The libellant had gone to the top of the section and was coming down when, placing his left hand upon one of the sweat boards, the board pulled out of the temporary wall and he fell about 15 feet, landing on his feet. He was taken to the hospital where it was ascertained that he had a fractured tibia, and both 'heels were fractured. He remained at the hospital until about June 15, 1946, and then received medical treatment for about a year from his doctor. He has received workman’s compensation from the insurer of the third party defendant in the sum of $25.00 a week for about one year and five months. I find that at the time of the libellant’s injury he was paid by the third party defendant at the rate of 95jé per hour, and that he averaged about $33.00 a week. The bills for medical care and hospitalization were not put in evidence, and I assume that they have been paid by the insurer of the third party defendant. The libellant made a good recovery from his injuries but still has about a 15% permanent limitation of motion in both feet.

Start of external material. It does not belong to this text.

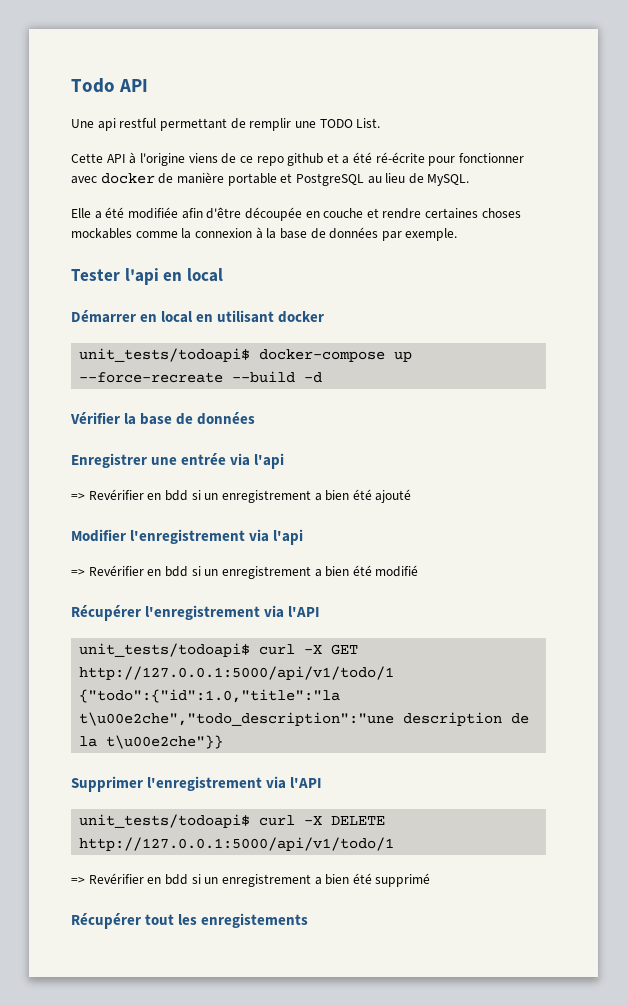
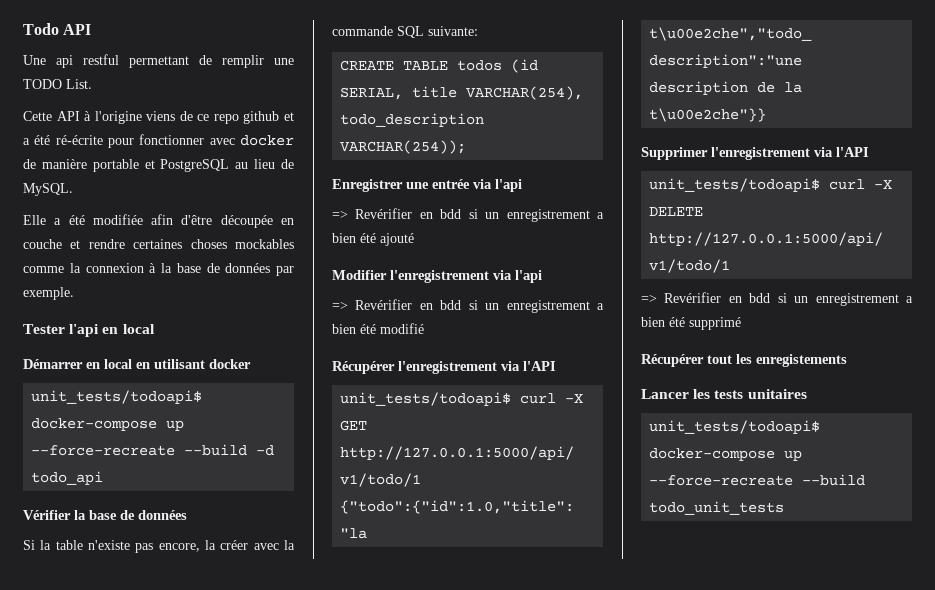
(323, 377) none -> [31,471,104,485] todo_api
(256, 418) none -> [23,540,295,553] [332,26,478,38] [340,59,539,73] [340,86,584,100] [340,113,485,127] [340,140,467,154] // Si la table n'existe pas encore, la créer avec la commande SQL suivante: // CREATE TABLE todos (id SERIAL, title VARCHAR(254), todo_description VARCHAR(254));
(309, 920) none -> [641,389,807,399] [649,420,821,434] [649,448,803,461] [649,474,866,486] [649,501,785,515] // Lancer les tests unitaires // unit_tests/todoapi$ docker-compose up --force-recreate --build todo_unit_tests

Counsel for the libellant cites Seas Shipping Co. v. Sieracki, 328 U.S. 85, 66 S.Ct. 872, 90 L.Ed. 1099, in support of his position. Undoubtedly a ship’s owner owes as much of an obligation of seaworthiness to a cleaner as is owed to a stevedore. In that case, the Court allowed recovery by a stevedore who was helping to load a vessel because of an unseaworthy condition aboard the boat. A shackle supporting the boom broke causing the boom and tackle to fall and injure the respondent. It was held that this equipment was defective and that the obligation of seaworthiness had been breached. In the instant case I do not think that there was an element of unseaworthiness present. The owner of the vessel had hired the libellant’s employer to clean the vessel preparatory to taking on another cargo. The tank in which the injury occurred was one which could be used for liquids or grains or, when equipped with sweat boards, for dry cargo. Whether or not it was part of the duty of the clean
The libellant offered some evidence that it was a custom for boat cleaners to use the batten boards on the side of a ship as a ladder and to use the sweat boards in the tank for the same purpose, but such a practice has been condemned in The Queen Elizabeth, D.C., 209 F. 712. If it could be found that it was a custom among the cleaners, so to use sweat boards, I still could not find that this custom had been brought to the attention of the boat owner so that it might have taken further precautions. From all of the evidence submitted I find that there was neither neglect on the part of the boat owner or his employees nor unseaworthiness when understood as liability without fault. The sweat board made of dunnage was put there for but one purpose — the protection of cargo — and was never intended to be used as a ladder. Recovery in this case is not being denied on any theory of assumption of the risk. It is directed to the proposition that ah instrumentality properly used aboard the vessel for one purpose cannot be changed into a dangerous instrumentality by reason of the adoption of a custom of carelessness and neglect on the part of those who use the instrumentality. There is no unseaworthiness in this case.
Conclusions of Law
From the foregoing I conclude and rule that the SS Gauntlet was not unseaworthy and that this libellant cannot recover in this action.
I also conclude and rule that he cannot recover against the third party defendant in this action as his rights against the employer are covered exclusively by the compensation benefits provided by the Longshoremen’s and Harbor Workers’ Compensation Act.